[Assignment] Which lines of the records below contain the word "Rendered"? Report each of them in full.

----- Record set -----

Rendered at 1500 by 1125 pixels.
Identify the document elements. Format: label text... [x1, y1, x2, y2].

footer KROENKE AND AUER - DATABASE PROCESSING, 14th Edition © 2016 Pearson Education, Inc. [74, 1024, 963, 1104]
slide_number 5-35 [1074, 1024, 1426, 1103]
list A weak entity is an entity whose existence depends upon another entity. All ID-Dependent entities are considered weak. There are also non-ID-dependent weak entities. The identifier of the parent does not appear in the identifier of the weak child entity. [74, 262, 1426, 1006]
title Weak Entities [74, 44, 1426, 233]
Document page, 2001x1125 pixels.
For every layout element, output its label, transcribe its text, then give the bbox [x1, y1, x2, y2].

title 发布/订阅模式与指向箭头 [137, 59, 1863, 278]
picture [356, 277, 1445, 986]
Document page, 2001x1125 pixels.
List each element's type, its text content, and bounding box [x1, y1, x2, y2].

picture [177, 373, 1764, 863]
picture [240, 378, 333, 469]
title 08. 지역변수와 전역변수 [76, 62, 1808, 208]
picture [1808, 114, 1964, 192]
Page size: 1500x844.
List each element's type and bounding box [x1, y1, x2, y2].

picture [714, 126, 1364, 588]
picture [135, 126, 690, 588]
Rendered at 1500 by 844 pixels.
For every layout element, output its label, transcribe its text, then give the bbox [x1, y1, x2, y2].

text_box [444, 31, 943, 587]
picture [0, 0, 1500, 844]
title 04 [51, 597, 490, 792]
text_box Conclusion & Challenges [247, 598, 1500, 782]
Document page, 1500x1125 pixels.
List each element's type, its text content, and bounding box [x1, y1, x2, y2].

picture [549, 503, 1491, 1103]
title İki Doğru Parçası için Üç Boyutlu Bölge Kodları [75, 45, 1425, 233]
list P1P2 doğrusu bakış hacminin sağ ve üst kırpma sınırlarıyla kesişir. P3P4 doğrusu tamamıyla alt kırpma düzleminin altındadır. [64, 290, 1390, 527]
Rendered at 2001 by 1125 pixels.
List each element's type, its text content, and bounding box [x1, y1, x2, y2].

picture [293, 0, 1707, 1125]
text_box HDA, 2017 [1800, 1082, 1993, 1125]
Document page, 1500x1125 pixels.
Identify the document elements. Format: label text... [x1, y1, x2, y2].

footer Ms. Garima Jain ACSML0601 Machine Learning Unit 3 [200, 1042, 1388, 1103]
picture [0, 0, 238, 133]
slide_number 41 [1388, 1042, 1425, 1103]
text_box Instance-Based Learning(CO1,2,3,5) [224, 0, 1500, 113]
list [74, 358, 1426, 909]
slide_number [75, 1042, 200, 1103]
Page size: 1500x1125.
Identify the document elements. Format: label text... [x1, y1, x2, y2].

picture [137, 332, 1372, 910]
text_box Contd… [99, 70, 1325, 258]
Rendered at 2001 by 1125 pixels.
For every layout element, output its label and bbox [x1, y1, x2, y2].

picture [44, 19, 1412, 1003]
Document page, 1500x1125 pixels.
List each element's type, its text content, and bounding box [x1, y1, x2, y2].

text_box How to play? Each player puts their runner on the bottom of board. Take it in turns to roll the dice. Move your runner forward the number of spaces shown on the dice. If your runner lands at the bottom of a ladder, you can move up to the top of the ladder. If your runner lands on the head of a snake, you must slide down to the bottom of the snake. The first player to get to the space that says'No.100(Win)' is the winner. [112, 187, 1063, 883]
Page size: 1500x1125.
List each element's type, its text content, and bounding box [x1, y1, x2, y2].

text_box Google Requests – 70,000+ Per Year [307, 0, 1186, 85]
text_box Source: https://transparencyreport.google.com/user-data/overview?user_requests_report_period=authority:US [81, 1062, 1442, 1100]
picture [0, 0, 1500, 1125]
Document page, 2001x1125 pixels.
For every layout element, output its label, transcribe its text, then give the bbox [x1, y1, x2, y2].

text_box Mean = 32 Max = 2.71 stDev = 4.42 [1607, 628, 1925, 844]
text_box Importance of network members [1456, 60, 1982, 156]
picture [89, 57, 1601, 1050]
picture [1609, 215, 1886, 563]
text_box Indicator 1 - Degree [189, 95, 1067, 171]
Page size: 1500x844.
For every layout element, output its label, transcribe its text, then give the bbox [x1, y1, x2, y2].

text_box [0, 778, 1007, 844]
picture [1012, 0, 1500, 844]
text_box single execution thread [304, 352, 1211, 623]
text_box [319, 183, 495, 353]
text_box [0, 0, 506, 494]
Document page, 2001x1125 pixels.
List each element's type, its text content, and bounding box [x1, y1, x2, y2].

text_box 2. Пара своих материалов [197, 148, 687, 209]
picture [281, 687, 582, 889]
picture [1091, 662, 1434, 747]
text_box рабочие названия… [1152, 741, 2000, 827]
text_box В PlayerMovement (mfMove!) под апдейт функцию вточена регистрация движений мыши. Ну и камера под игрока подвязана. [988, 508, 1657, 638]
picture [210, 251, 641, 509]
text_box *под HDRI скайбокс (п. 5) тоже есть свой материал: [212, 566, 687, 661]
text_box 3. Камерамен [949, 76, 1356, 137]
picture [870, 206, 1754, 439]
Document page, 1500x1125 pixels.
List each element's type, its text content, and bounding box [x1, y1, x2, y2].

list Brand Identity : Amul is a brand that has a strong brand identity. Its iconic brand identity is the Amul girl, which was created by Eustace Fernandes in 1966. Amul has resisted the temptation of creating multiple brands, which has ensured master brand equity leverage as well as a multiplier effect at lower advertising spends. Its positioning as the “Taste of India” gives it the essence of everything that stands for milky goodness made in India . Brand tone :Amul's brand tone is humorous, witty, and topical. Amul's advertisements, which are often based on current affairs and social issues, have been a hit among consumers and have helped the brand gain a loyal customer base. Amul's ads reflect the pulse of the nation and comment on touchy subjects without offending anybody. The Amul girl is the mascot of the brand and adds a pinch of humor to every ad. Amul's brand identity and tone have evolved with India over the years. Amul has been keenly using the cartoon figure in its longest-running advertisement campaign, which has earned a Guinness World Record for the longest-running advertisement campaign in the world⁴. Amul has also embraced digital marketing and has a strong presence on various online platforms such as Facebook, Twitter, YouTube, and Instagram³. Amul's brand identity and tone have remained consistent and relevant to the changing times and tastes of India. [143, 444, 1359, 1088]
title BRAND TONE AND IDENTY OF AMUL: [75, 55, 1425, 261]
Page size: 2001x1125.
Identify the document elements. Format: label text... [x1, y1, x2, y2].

-----

[Task answer]
Rendered at 1500 by 1125 pixels.
Rendered at 1500 by 844 pixels.
Rendered at 2001 by 1125 pixels.
Rendered at 2001 by 1125 pixels.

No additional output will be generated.